Politics are a dirty game, even with honest Henry Fonda up for office

Every day, Watch This offers staff recommendations inspired by a new movie coming out that week. This week: The release of the Abscam comedy American Hustle has us thinking back on other films about politics and corruption.

Advise & Consent (1962)

Otto Preminger tears into corrupt governmental wheeling and dealing—specifically the House Un-American Activities Committee—in the stellar, star-studded Advise & Consent. Based on Allen Drury’s 1959 Pulitzer Prize-winning novel, Preminger’s tale revolves around the nomination of Robert Leffingwell (Henry Fonda) for Secretary Of State—a choice that pleases Senate Majority leader Bob Munson (Walter Pidgeon) but is vocally opposed by rascally Minority leader and self-described curmudgeon Seabright Cooley (Charles Laughton). Cooley views Leffingwell as an appeaser because he suspects that the man is a communist. That accusation forms the basis for much of the opening half of Preminger’s film, in which congressional hearings and back-room plotting reveal a web of shady behavior, most of it driven more by political opportunism and personal vendettas than the principles of dignity Cooley claims are the basis for his vociferous opposition to Leffingwell.

Preminger’s camera navigates corridors, hallways, and private chambers to suggest the intricate traffic-pattern nature of Washington, D.C. power maneuvering. The costs of youthful mistakes are soon pitted against the greater national good—a conflict that’s brought to the fore when Utah senator Brig Anderson (Don Murray) is blackmailed by Leffingwell supporters into pushing through the nomination, lest his wartime homosexual affair be exposed.
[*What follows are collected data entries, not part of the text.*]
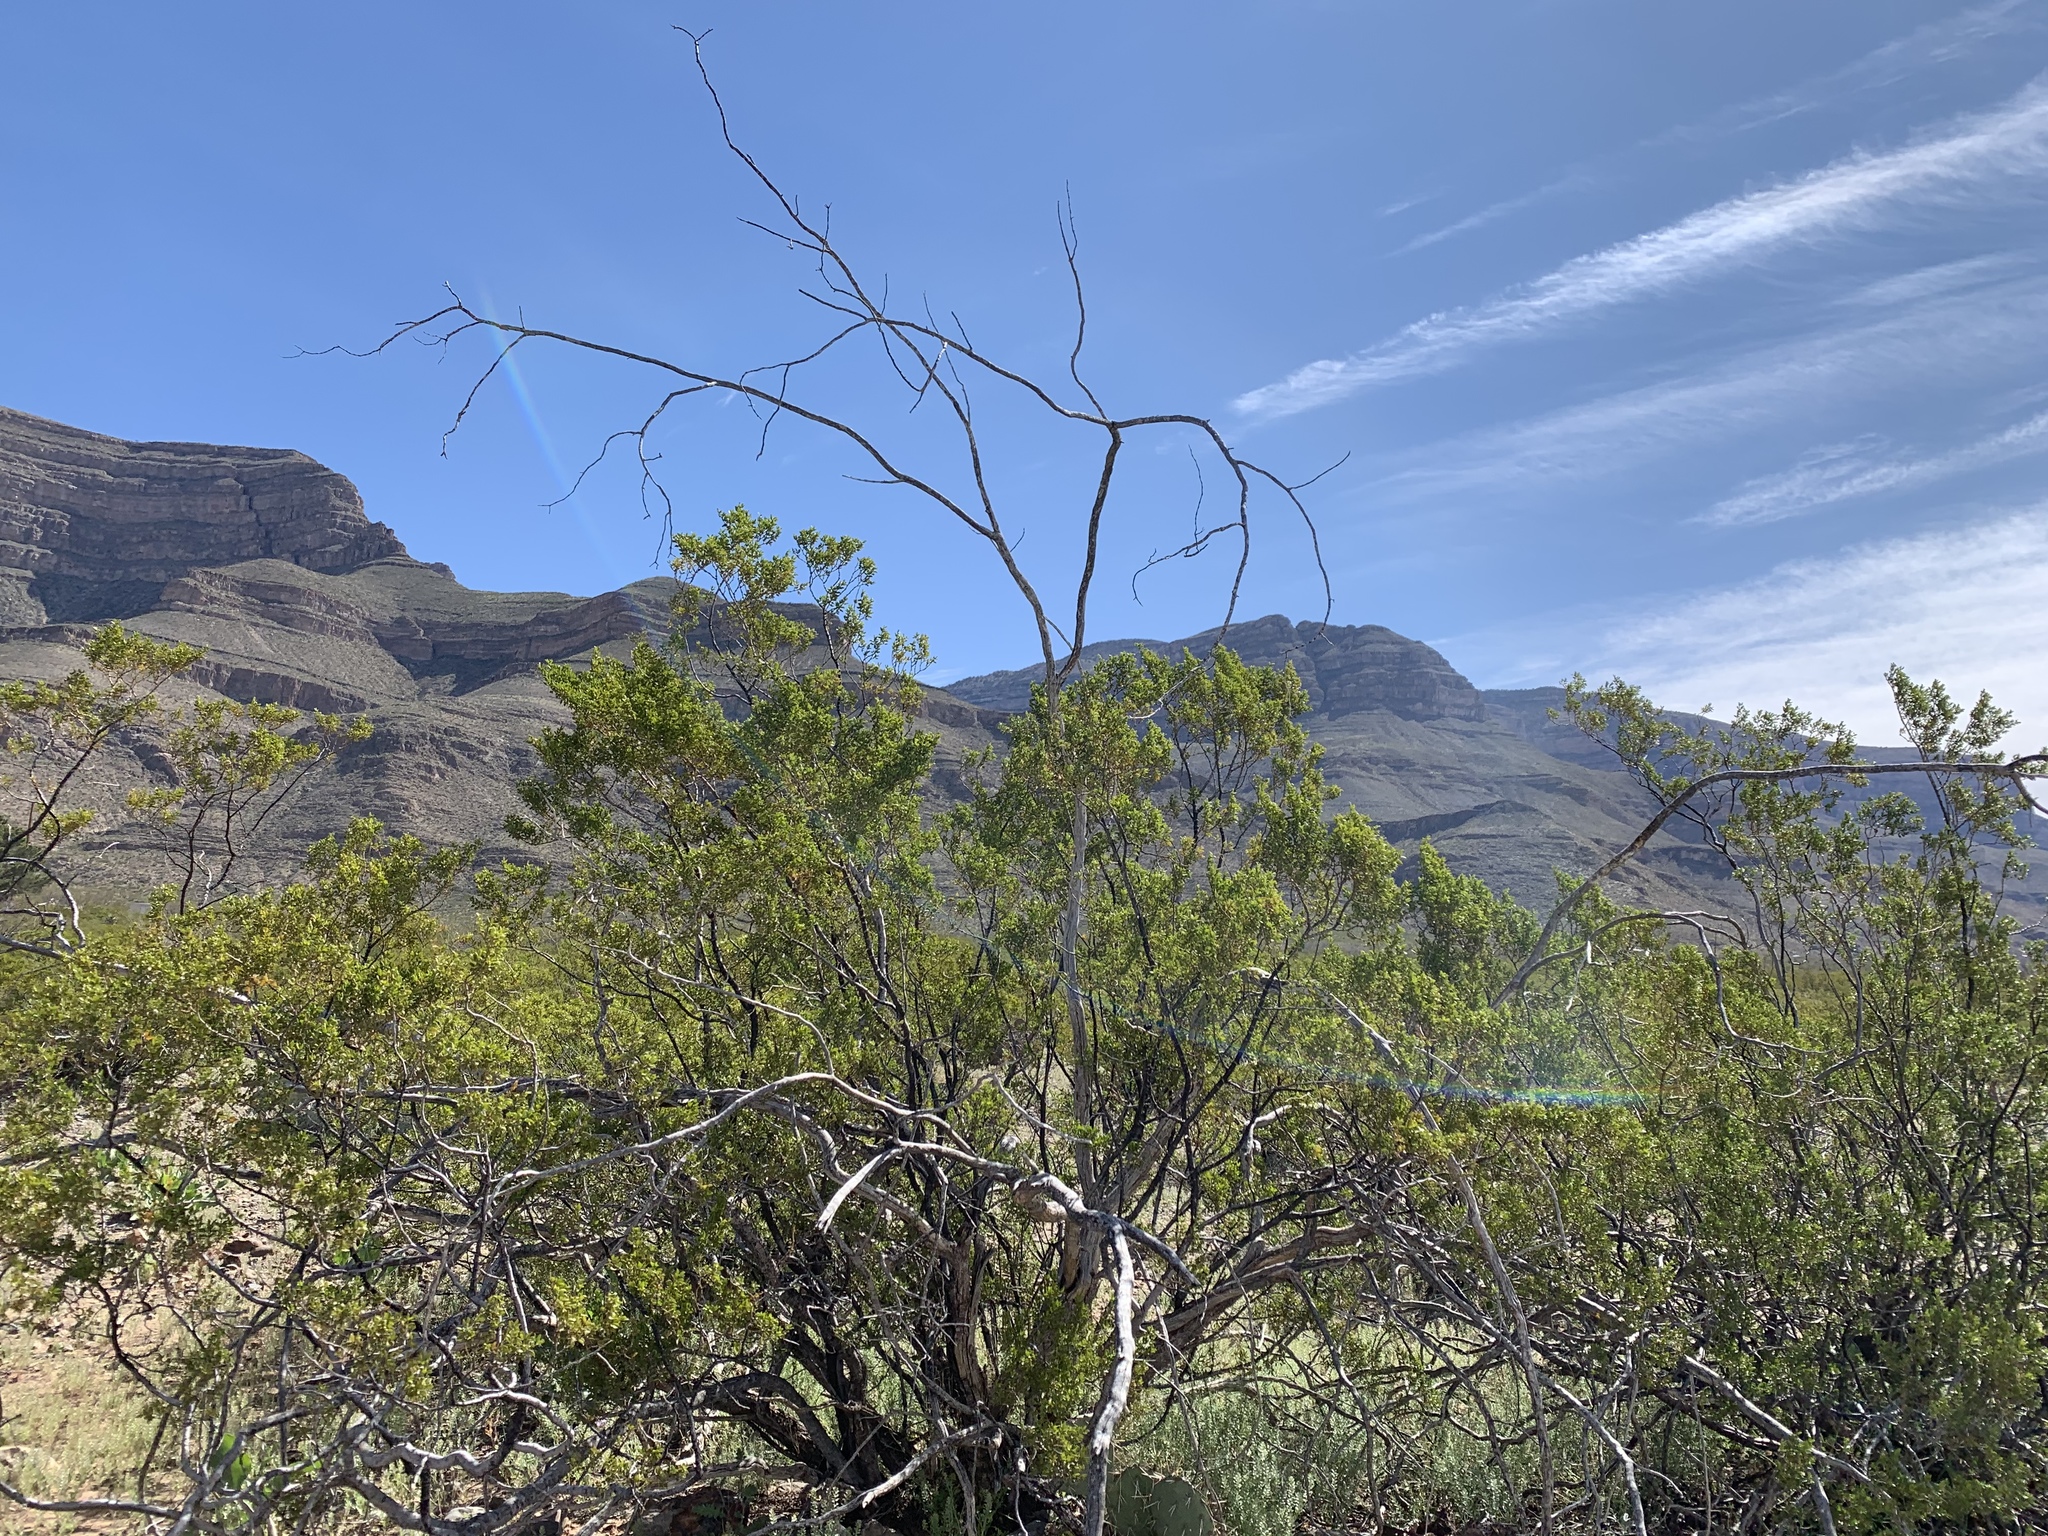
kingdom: Plantae
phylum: Tracheophyta
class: Magnoliopsida
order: Zygophyllales
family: Zygophyllaceae
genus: Larrea
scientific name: Larrea tridentata
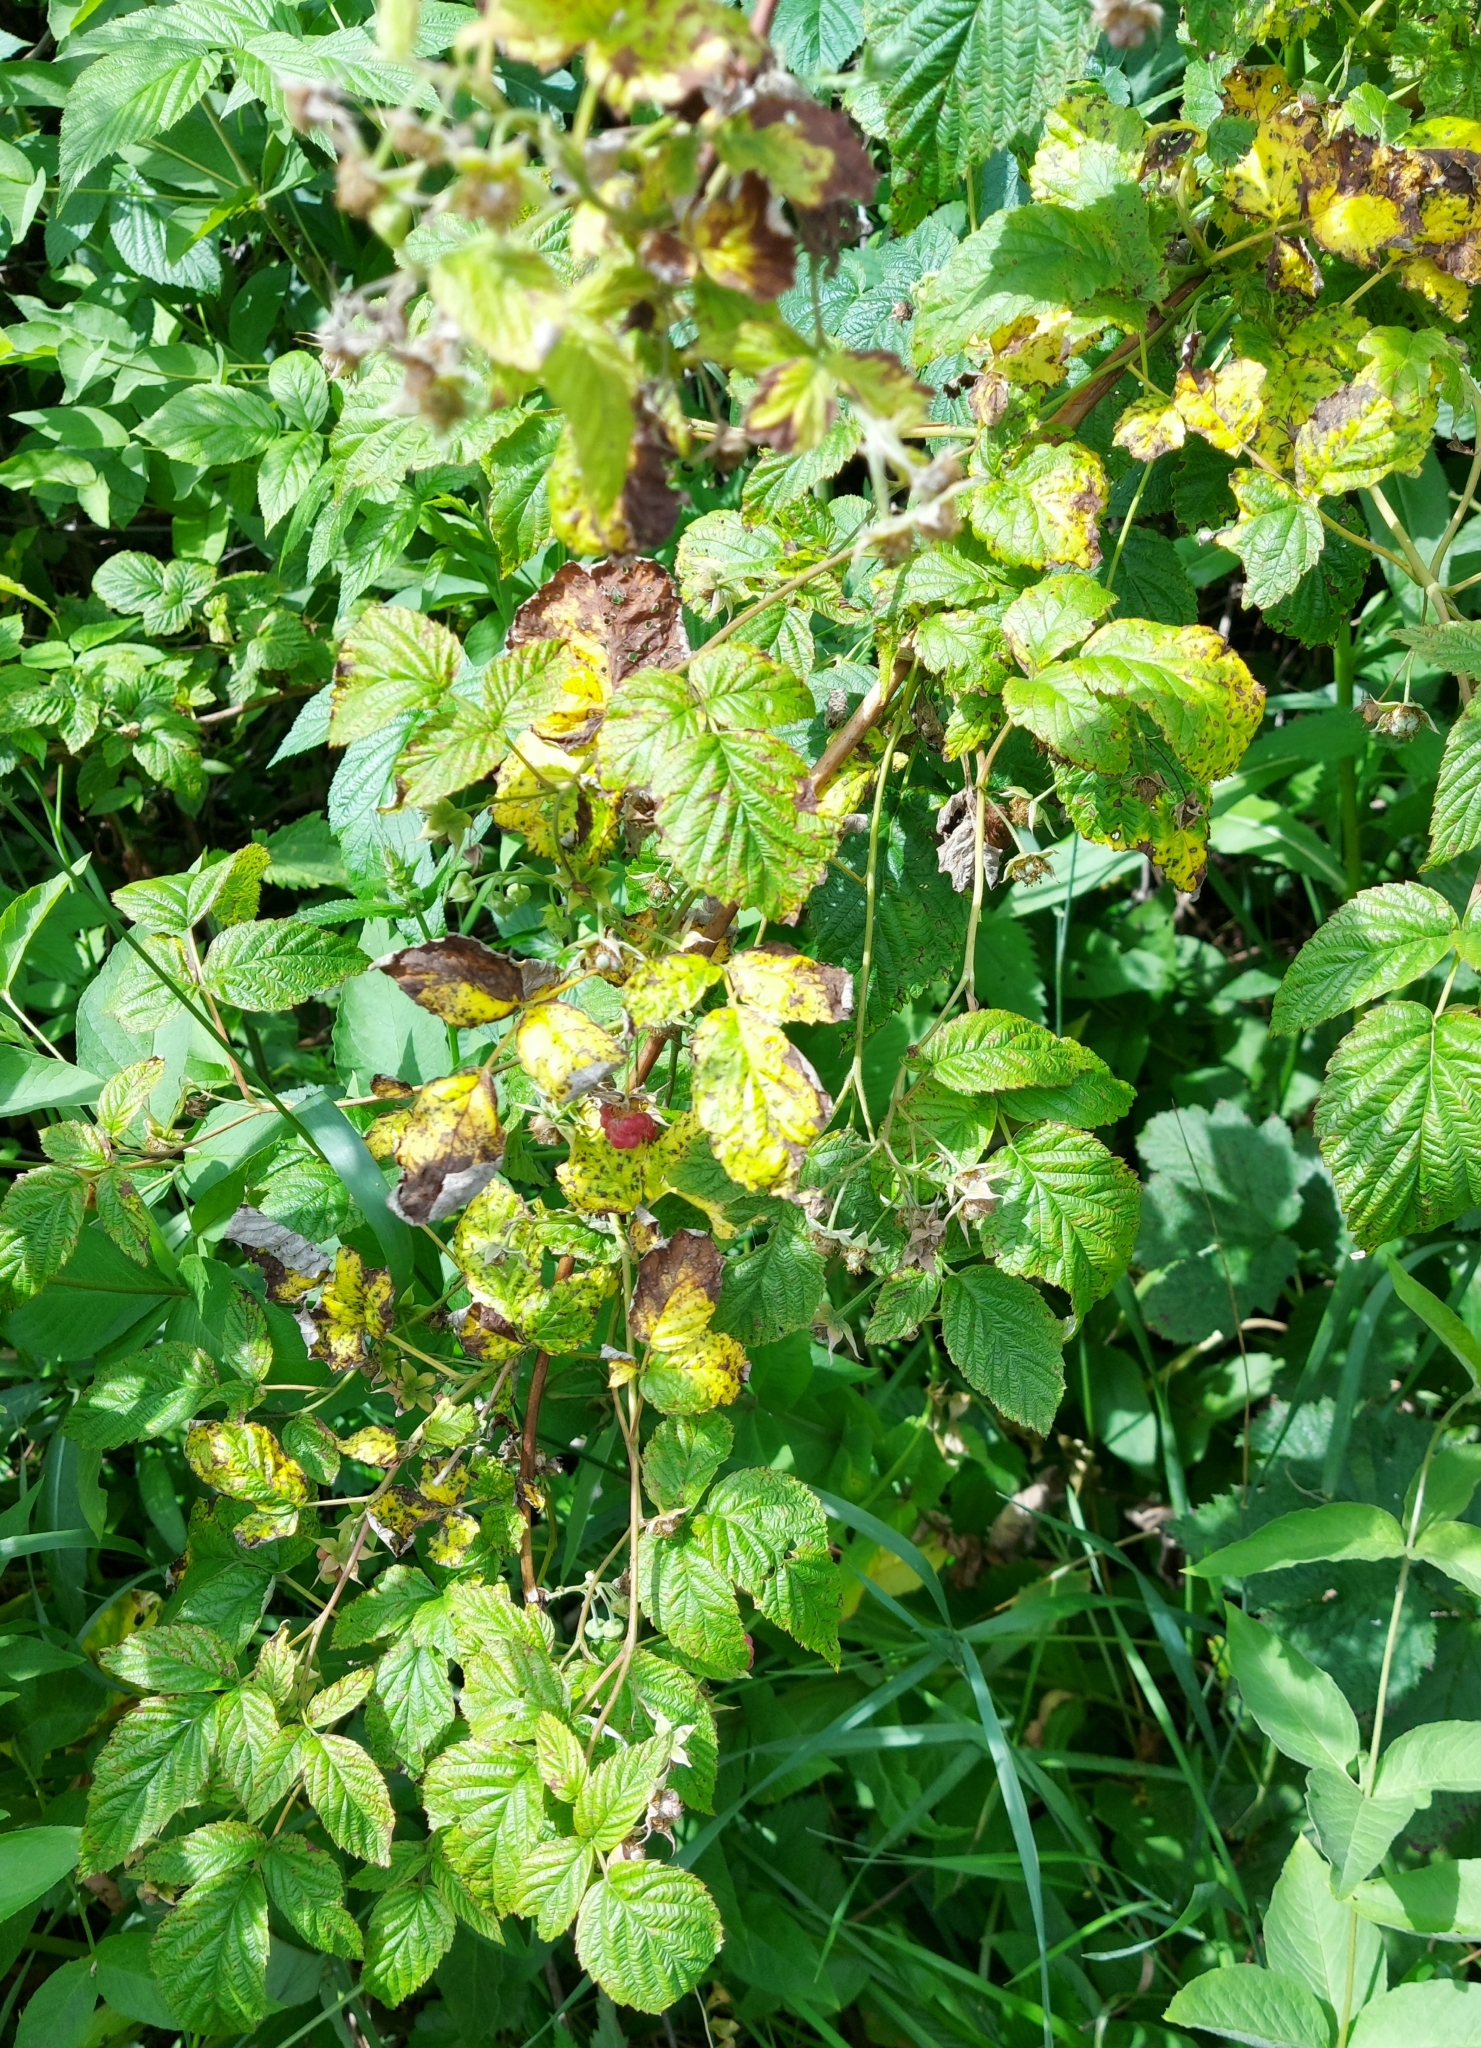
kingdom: Plantae
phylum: Tracheophyta
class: Magnoliopsida
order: Rosales
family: Rosaceae
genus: Rubus
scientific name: Rubus idaeus
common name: Raspberry
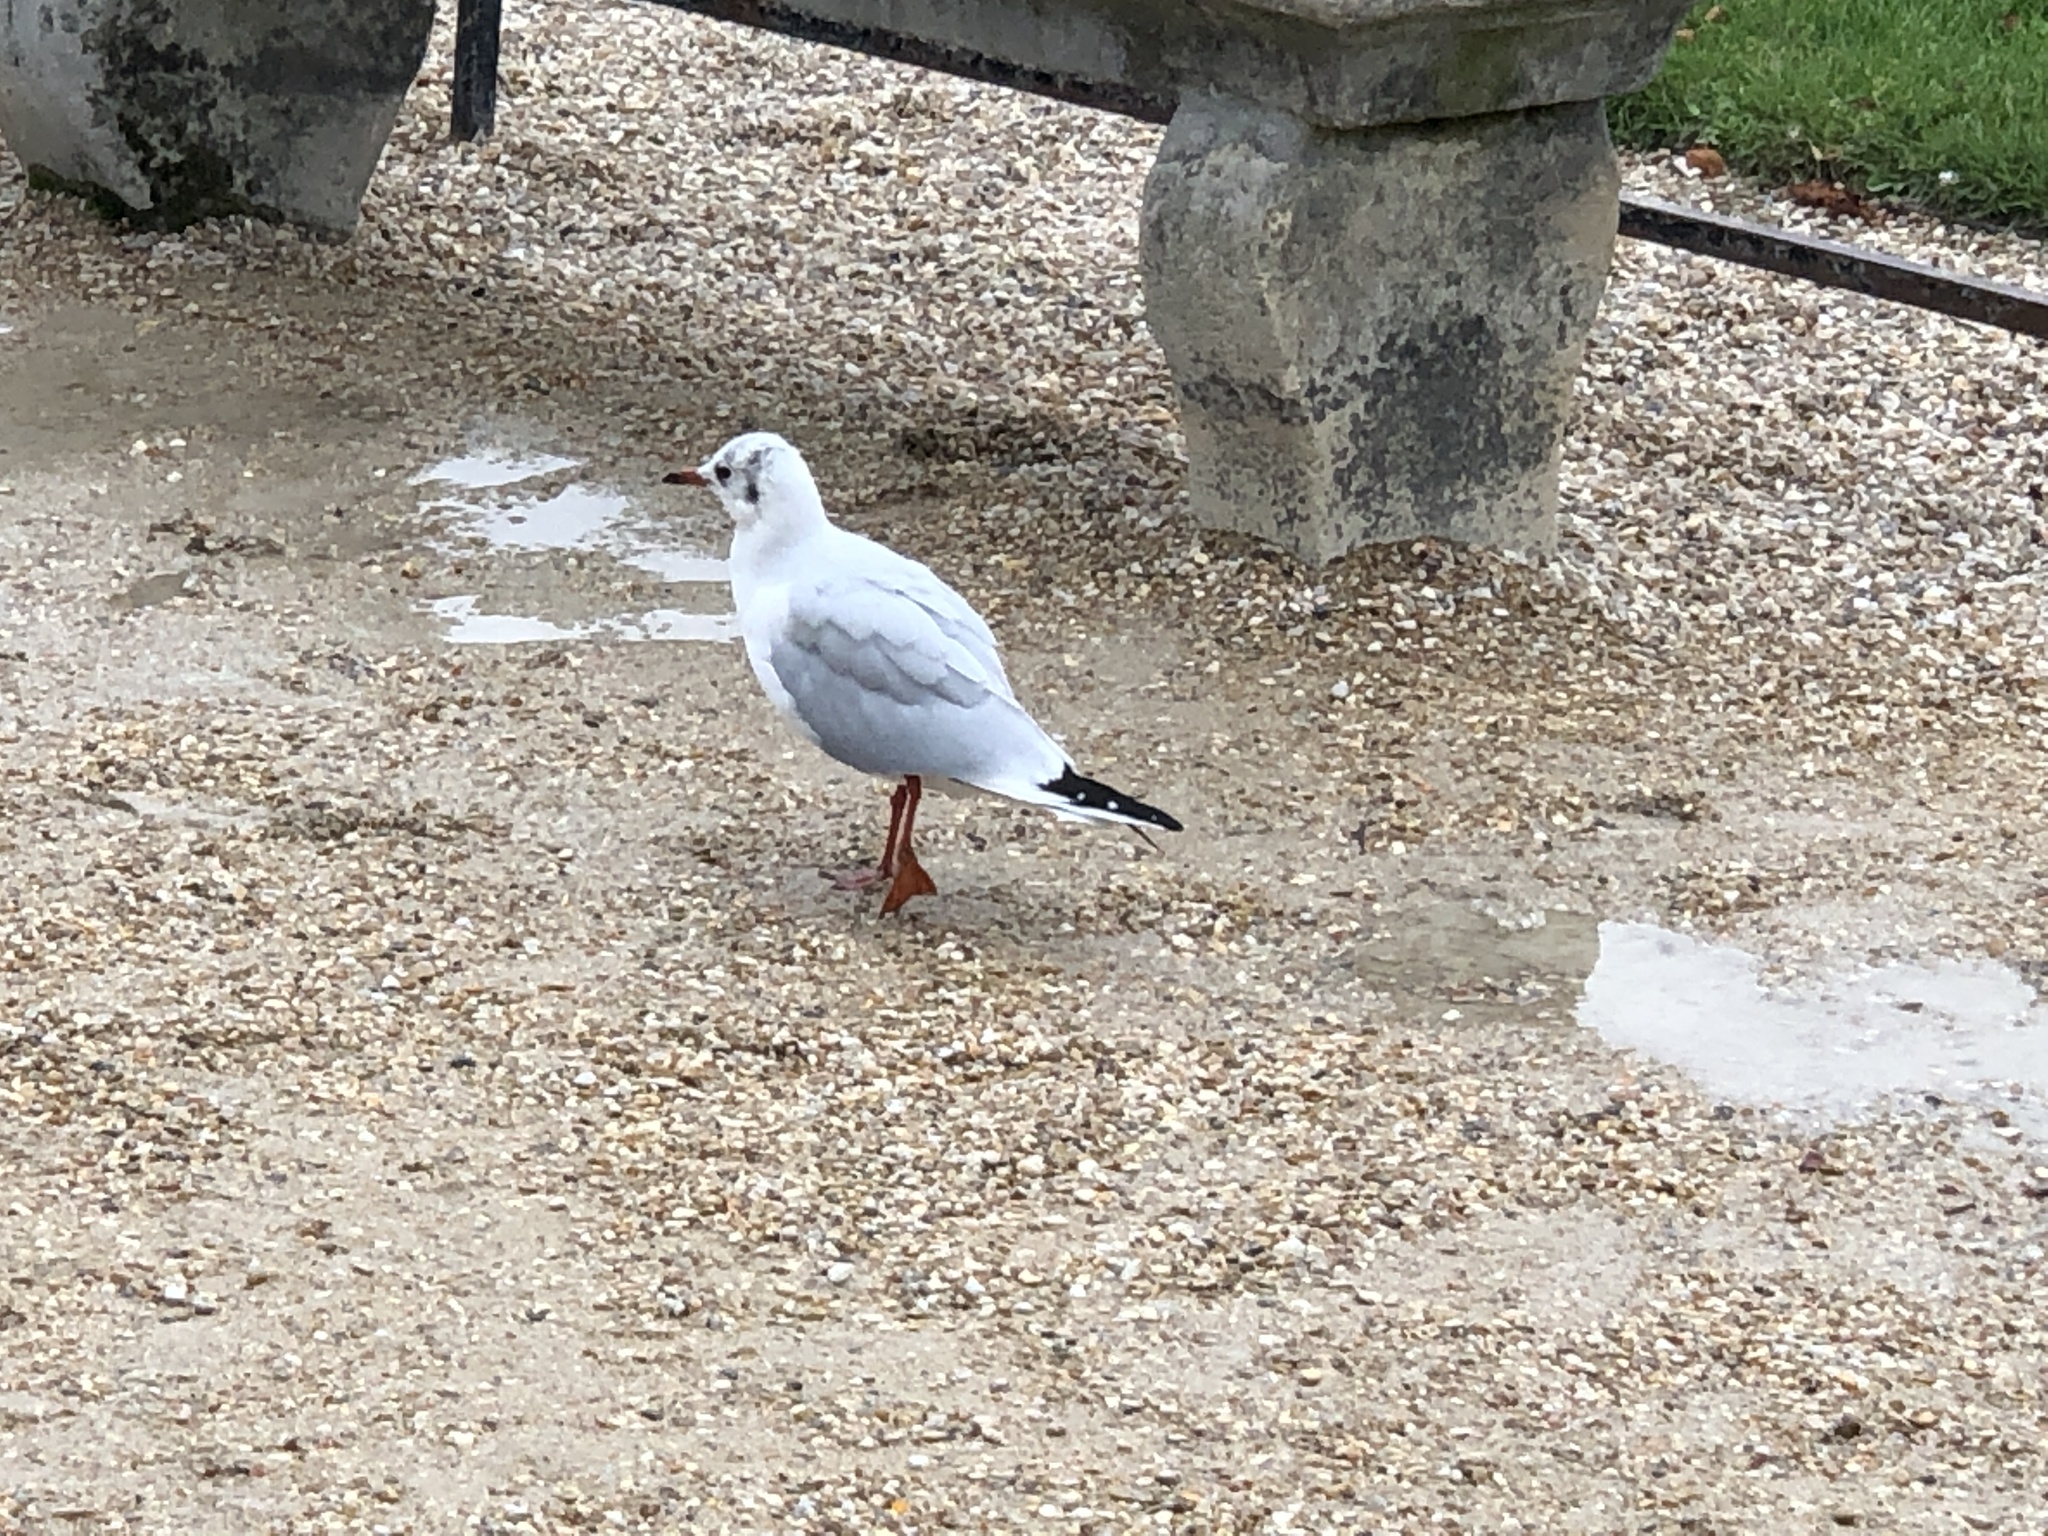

That twist is merely the last of Advise & Consent’s many seedy slams against Beltway business as usual, all of them delivered by an impressive cast, led by Laughton as a crotchety old-time villain incapable of understanding his new, increasingly modern country. And despite the relative smallness of his role, Fonda looms large, playing a noble man for whom past indiscretions remain present-day hindrances to progress.

Availability: Advise & Consent is available on DVD, which can be obtained from Netflix, and to rent or purchase through several of the major digital services.